Microstructure and strain rate dependences of plastic deformation in diamond-like carbon films during nanoindentation

•Nanoindentation reveals microstructure and strain rate dependent deformation in DLC films.•The mechanical properties mainly depend on the sp3-C content varying with power.•DLC films show positive sensitivity of hardness to strain rate.•Shear driven reversible hybridization transition makes deformation significant. Despite growing interest in scientific researches and engineering applications of diamond-like carbon (DLC) films, the fundamental deformation mechanisms that govern mechanical properties still remain unclear.

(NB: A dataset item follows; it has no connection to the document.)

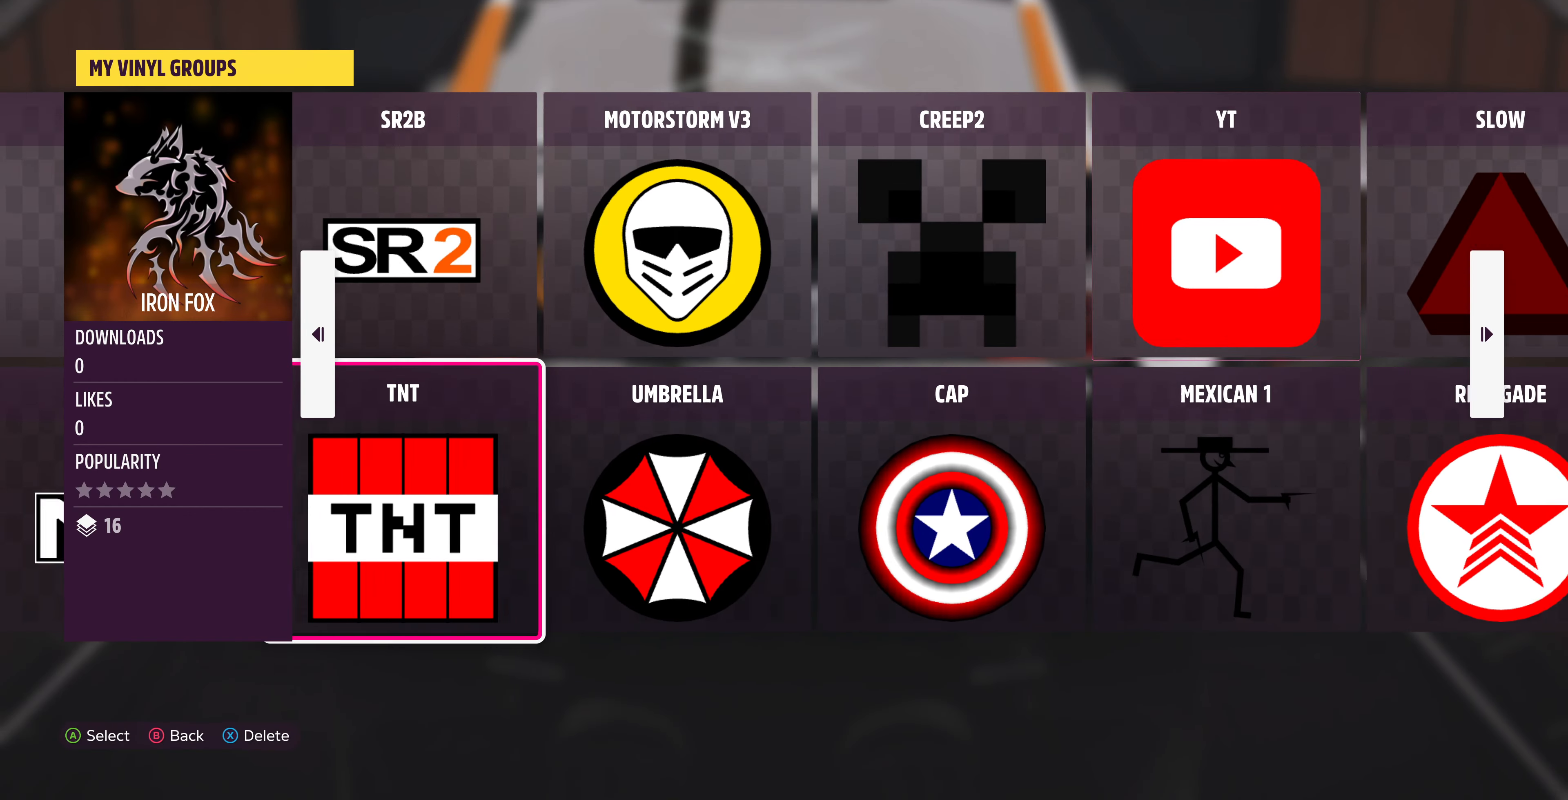
{"buttons": [], "left_stick": "center", "right_stick": "center", "events": [[133, "DPAD_UP", "down"], [233, "DPAD_UP", "up"], [300, "CROSS", "down"], [466, "CROSS", "up"]]}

In this work, the microstructure and strain rate dependences of plastic deformation in magnetron sputtered DLC films were investigated by employing nanoindentation tests and molecular dynamics simulations. Firstly, the mechanical responses of the films to the varied microstructures with sputtering power were discussed. Then, the underlying deformation mechanisms of the films were identified in terms of the strain rate sensitivity with m in a wide range of 0.038∼0.122. The experimental and calculated results finally revealed that the mechanical behaviors of the films are dependent upon both the initial internal hybridized structures and the external loading conditions. The deformation driven asymmetrically reversible hybridization transition with strain rate sensitivity could be considered as one of the specific atomic-scale mechanisms of the significant plastic deformation in DLC films.